**Data supplied**

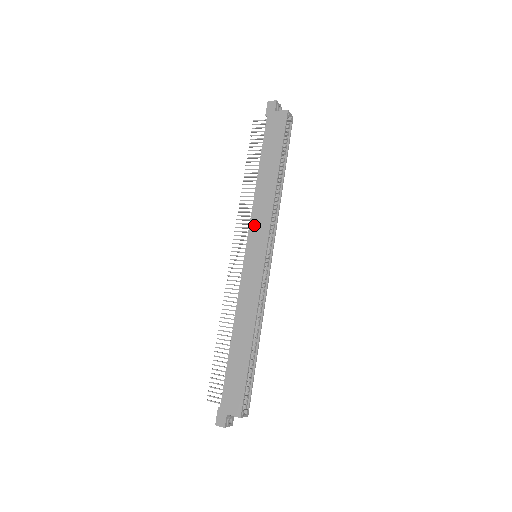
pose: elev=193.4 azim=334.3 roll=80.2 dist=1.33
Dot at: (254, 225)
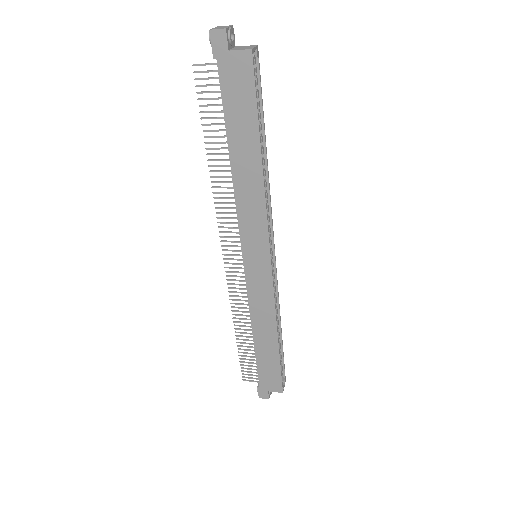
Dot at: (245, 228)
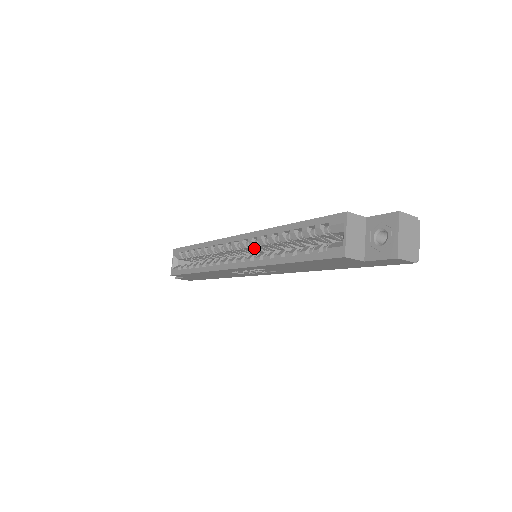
--
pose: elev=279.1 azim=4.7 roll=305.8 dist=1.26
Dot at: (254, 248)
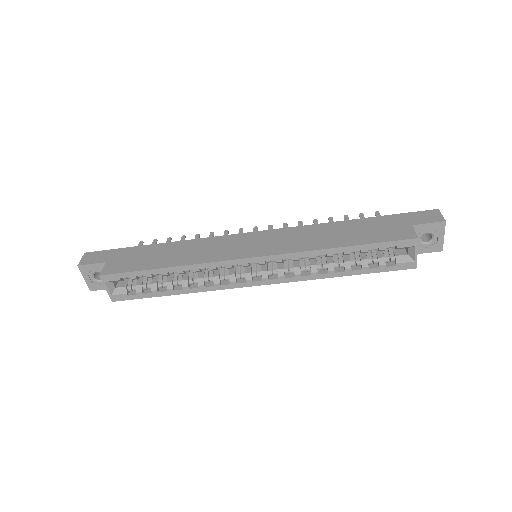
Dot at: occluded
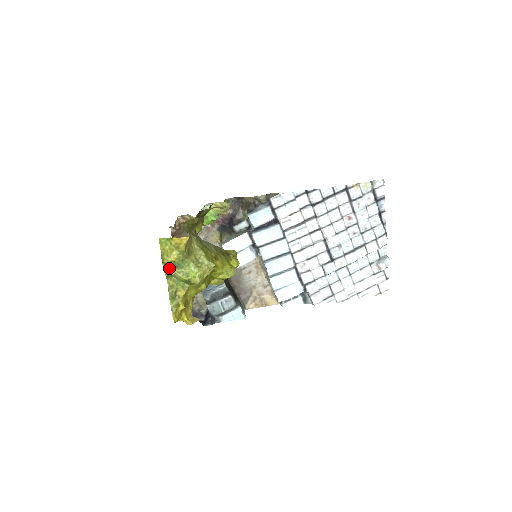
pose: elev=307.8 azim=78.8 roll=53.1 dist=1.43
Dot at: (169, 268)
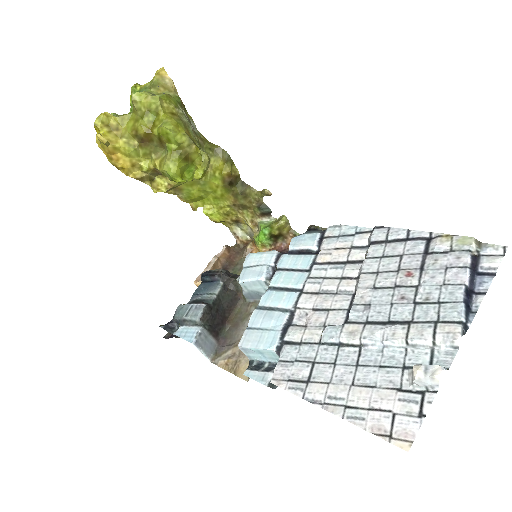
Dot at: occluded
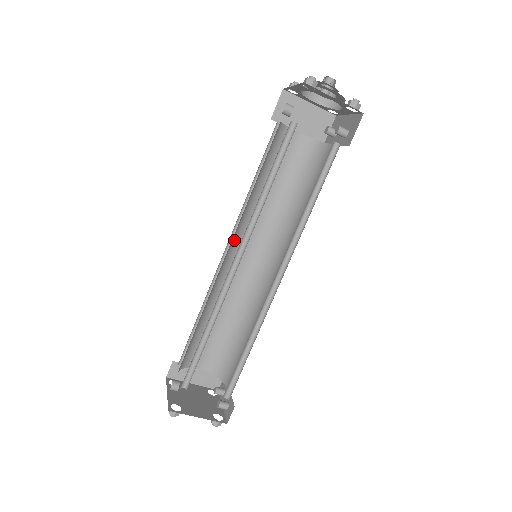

**What the exercise asks**
Please retype the listing from the line holding "pose: elev=193.4 azim=334.3" through the line holding "Dot at: (245, 228)", both included, and leave out the pictures.

**Task output**
pose: elev=193.4 azim=334.3 roll=80.2 dist=1.33
Dot at: (254, 225)
Dot at: (245, 228)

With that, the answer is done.